- Other names: ED & C
- Specialty: Dermatology

= Electrodesiccation and curettage =

Medical procedure for treating skin cancers

Electrodesiccation and curettage (EDC, ED & C, or ED+C) is a medical procedure commonly performed by dermatologists, surgeons and general practitioners for the treatment of basal cell cancers and squamous cell cancers of the skin. It provides desiccation, coagulation/cauterization, and curettage to remove lesions from the skin.

== Procedure ==
A round dull instrument (curette) of varying sizes (1 mm to 6 mm) is used to scrape off the cancer down to the dermis. The scraping is then paused while an electrosurgical device like a hyfrecator is used next. Electrocoagulation (electrodesiccation) is performed over the raw surgical ulcer to denature a layer of the dermis and the curette is used again over the surgical ulcer to remove denatured dermis down to living tissue.
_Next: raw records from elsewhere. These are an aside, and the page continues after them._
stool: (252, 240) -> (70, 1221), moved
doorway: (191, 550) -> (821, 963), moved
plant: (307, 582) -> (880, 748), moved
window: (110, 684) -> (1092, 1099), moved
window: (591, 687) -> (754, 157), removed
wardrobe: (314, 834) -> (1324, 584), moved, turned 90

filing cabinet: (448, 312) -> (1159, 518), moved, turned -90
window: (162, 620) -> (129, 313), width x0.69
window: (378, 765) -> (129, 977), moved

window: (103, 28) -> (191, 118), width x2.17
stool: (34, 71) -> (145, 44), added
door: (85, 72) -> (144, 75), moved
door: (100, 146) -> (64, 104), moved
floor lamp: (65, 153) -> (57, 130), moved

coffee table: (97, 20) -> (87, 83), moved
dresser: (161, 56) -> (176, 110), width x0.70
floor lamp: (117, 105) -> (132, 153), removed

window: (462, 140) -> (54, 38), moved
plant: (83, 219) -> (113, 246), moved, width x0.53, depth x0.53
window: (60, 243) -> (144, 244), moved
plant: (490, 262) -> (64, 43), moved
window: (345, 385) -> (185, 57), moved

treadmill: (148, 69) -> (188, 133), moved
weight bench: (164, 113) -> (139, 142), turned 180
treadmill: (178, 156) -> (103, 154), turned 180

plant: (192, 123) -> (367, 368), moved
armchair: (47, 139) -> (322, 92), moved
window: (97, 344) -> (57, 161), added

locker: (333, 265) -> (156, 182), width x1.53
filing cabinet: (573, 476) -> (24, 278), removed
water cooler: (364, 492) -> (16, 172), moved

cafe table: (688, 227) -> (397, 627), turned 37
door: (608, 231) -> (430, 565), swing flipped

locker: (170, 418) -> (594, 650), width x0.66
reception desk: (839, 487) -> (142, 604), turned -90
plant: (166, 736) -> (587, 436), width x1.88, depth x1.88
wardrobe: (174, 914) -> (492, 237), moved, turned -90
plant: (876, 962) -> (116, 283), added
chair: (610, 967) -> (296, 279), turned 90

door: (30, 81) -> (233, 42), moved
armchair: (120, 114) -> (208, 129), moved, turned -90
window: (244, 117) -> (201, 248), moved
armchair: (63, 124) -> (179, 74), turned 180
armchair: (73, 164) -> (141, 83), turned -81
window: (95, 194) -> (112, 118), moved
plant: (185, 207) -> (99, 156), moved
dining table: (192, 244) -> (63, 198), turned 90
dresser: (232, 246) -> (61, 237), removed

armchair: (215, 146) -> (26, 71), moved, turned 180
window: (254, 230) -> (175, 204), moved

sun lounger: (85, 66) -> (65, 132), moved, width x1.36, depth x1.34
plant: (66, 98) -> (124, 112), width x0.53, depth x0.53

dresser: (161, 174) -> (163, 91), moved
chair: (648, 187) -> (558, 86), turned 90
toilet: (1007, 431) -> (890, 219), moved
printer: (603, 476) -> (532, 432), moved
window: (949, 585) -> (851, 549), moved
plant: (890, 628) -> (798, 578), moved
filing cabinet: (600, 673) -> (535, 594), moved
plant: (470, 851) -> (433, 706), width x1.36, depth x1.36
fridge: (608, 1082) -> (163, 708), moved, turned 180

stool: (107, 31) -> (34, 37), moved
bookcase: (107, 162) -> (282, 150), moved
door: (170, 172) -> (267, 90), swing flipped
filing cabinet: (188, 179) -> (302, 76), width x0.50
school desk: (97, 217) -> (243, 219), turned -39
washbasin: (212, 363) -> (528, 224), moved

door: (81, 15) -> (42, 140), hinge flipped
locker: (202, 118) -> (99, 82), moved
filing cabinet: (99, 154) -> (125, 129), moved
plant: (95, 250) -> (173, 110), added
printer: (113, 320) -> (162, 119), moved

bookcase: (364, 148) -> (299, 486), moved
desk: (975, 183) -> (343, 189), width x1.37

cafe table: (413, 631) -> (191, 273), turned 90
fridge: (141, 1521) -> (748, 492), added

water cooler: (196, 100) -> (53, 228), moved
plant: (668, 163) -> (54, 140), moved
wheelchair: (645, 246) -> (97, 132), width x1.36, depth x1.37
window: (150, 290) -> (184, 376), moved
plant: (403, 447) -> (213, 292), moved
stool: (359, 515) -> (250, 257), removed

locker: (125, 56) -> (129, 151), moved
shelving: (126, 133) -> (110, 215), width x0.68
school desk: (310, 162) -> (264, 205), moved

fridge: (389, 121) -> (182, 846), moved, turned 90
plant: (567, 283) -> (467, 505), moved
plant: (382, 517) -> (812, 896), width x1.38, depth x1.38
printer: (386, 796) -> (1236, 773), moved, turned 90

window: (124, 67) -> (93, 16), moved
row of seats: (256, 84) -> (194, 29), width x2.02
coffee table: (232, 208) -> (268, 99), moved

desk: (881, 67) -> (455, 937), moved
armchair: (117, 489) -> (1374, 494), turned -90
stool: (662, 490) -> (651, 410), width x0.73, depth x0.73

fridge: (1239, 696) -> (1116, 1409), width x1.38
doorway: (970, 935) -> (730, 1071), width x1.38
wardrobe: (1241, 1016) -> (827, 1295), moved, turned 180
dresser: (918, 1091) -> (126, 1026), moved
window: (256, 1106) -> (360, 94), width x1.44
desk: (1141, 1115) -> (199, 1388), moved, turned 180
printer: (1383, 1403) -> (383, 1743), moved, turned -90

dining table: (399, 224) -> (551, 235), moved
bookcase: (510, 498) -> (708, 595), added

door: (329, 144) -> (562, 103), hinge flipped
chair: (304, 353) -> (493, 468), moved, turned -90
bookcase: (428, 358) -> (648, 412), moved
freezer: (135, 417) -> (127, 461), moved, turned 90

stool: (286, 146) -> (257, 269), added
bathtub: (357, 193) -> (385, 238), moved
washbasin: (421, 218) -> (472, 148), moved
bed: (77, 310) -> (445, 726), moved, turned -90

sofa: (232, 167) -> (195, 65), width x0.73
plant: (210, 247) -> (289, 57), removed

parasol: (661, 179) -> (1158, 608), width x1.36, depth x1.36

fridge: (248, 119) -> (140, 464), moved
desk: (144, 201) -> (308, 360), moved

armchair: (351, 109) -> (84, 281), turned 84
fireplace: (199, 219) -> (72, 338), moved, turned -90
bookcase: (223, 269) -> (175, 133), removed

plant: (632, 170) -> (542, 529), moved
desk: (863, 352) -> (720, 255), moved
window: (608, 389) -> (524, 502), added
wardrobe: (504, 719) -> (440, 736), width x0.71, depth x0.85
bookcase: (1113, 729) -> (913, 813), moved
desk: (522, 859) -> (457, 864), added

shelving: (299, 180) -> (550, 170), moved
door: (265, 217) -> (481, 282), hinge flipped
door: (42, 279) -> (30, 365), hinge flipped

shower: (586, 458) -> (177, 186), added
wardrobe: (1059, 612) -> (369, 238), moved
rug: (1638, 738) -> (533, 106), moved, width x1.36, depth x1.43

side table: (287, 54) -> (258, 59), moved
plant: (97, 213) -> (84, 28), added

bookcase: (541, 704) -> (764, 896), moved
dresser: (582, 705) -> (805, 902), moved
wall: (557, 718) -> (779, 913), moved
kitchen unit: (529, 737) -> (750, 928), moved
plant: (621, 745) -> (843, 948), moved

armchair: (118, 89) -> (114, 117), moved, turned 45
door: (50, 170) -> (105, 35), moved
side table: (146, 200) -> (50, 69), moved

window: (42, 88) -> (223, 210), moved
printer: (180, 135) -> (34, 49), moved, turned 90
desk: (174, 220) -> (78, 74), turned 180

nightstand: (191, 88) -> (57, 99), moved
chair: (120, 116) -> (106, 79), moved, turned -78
In the case of skin cancers, the cautery and electrodesiccation is usually performed three times, or until the surgeon is confident that reasonable margins have been achieved.

== Applications ==
- Seborrheic keratosis
- Viral warts
- Bowens disease (in situ squamous cell carcinoma)
- Pyogenic granuloma
- Actinic keratoses
- Basal cell carcinoma
- Keratoacanthoma
- Skin tags

== Cure rate ==
The cure rate is highly user dependent. The more aggressive the surgeon is at performing EDC, the higher the cure rate. Like standard excision, the wider the surgical margin, the higher the cure rate. Cure rate for small cancer is higher than cure rate for larger cancers. Cure rate for nodular basal cell cancer is higher than for infiltrative basal cell cancer. Essentially, all the prognostic factors that apply to Mohs surgery and standard surgical excision will also apply to EDC.

== Advantages ==
The method is quick and easy to perform under local anesthetic. Used correctly, it can allow for adequate to good cosmetic results on small tumors in certain areas. No sutures are used, so a follow-up visit might not be necessary. Minimal expense is required. If recurrence occurs, rapid diagnosis is possible as the roots are exposed to the surface, and not buried by surgical closure methods (flaps, etc.).

== Disadvantages ==
As the surgical margin is not confirmed by pathology, the free surgical margin can not be confirmed by an objective pathology report. The recurrence rate for EDC is considered by many (National Comprehensive Cancer Network) to be too high for use on many facial regions, and on recurrent skin cancer. As a surgical ulcer is created and is larger than the original tumor, healing time may be delayed and subsequent scarring obvious.